本申请实施例提供的听力的保护方法包括:在实时采集到第一语音信号时,从所述第一语音信号中提取第一语音特征数据,其中,所述第一语音信号为所述耳机设备的佩戴者产生,调用预设的分类模型基于所述第一语音特征数据确定所述佩戴者所属的第一年龄区间,确定所述第一年龄区间对应的音量控制模式,并运行所述音量控制模式以保护所述佩戴者的听力。
本申请在用户使用耳机设备的过程中,由终端设备实时采集佩戴者发出的语音信号,并提取该语音信号对应的语音特征数据,之后,该终端设备将该语音特征数据输入该终端设备内预设的分类模型,进而确定该语音信号对应的年龄区间,最后,该终端设备根据该年龄区间数据确定该年龄区间对应的该终端设备中预设的音量控制模式,并运行该音量控制模式以完成对该佩戴者听力的保护。
如此,相比于现有耳机设备强调低频性能的方式,本申请通过获取用户的语音信号,并根据该语音信号确定该用户的年龄区间,从而根据该年龄区间匹配对应的音量控制模式, 达到了针对不同年龄区间的用户设置不同的音量控制模式,以充分保护该耳机设备使用者听力的效果。
附图说明
图1是本申请实施例方案涉及的硬件运行环境的终端设备的结构示意图;
图2为本申请听力的保护方法一实施例的流程示意图;
图3为本申请听力的保护方法一实施例中涉及的应用流程示意图;
图4为本申请听力的保护方法一实施例中涉及的分类模型训练流程示意图;
图5为本申请听力的保护方法一实施例中涉及的功能模块示意图。
本申请目的的实现、功能特点及优点将结合实施例,参照附图做进一步说明。
具体实施方式
应当理解,此处所描述的具体实施例仅仅用以解释本申请,并不用于限定本申请。
请参照图1,图1为本申请实施例方案涉及的硬件运行环境的终端设备结构示意图。
本申请实施例所涉及的终端设备具体可以是耳机设备,当然,该终端设备具体还可以是手机、平板和PC(Personal Computer,个人计算机)等可移动终端设备或者固定式终端设备。

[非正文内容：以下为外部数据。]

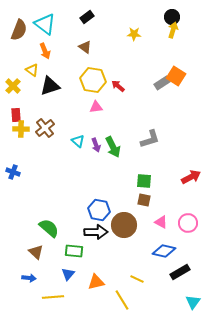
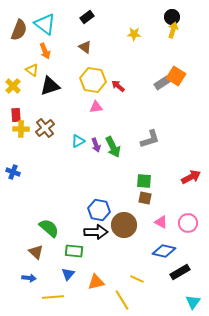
cyan triangle at (78, 141): rotated 48 degrees clockwise
brown square at (144, 200): moved 1 px right, 2 px up
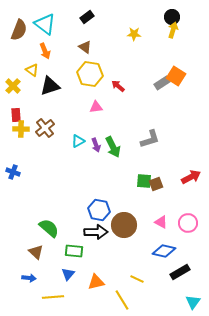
yellow hexagon at (93, 80): moved 3 px left, 6 px up
brown square at (145, 198): moved 11 px right, 14 px up; rotated 32 degrees counterclockwise
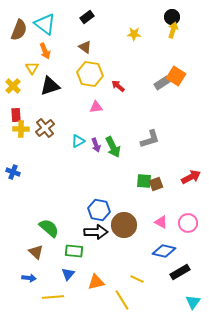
yellow triangle at (32, 70): moved 2 px up; rotated 24 degrees clockwise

如图1所示,该终端设备可以包括:处理器1001,例如中央处理器(Central Processing Unit,CPU),通信总线1002、用户接口1003,网络接口1004,存储器1005。其中,通信总线1002用于实现这些组件之间的连接通信。用户接口1003可以包括显示屏(Display)、输入单元比如键盘(Keyboard),可选用户接口1003还可以包括标准的有线接口、无线接口。网络接口1004可选的可以包括标准的有线接口、无线接口(如无线保真(WIreless-FIdelity,WI-FI)接口)。存储器1005可以是高速的随机存取存储器(Random Access Memory,RAM)存储器,也可以是稳定的非易失性存储器(Non-Volatile Memory,NVM),例如磁盘存储器。存储器1005可选的还可以是独立于前述处理器1001的存储装置。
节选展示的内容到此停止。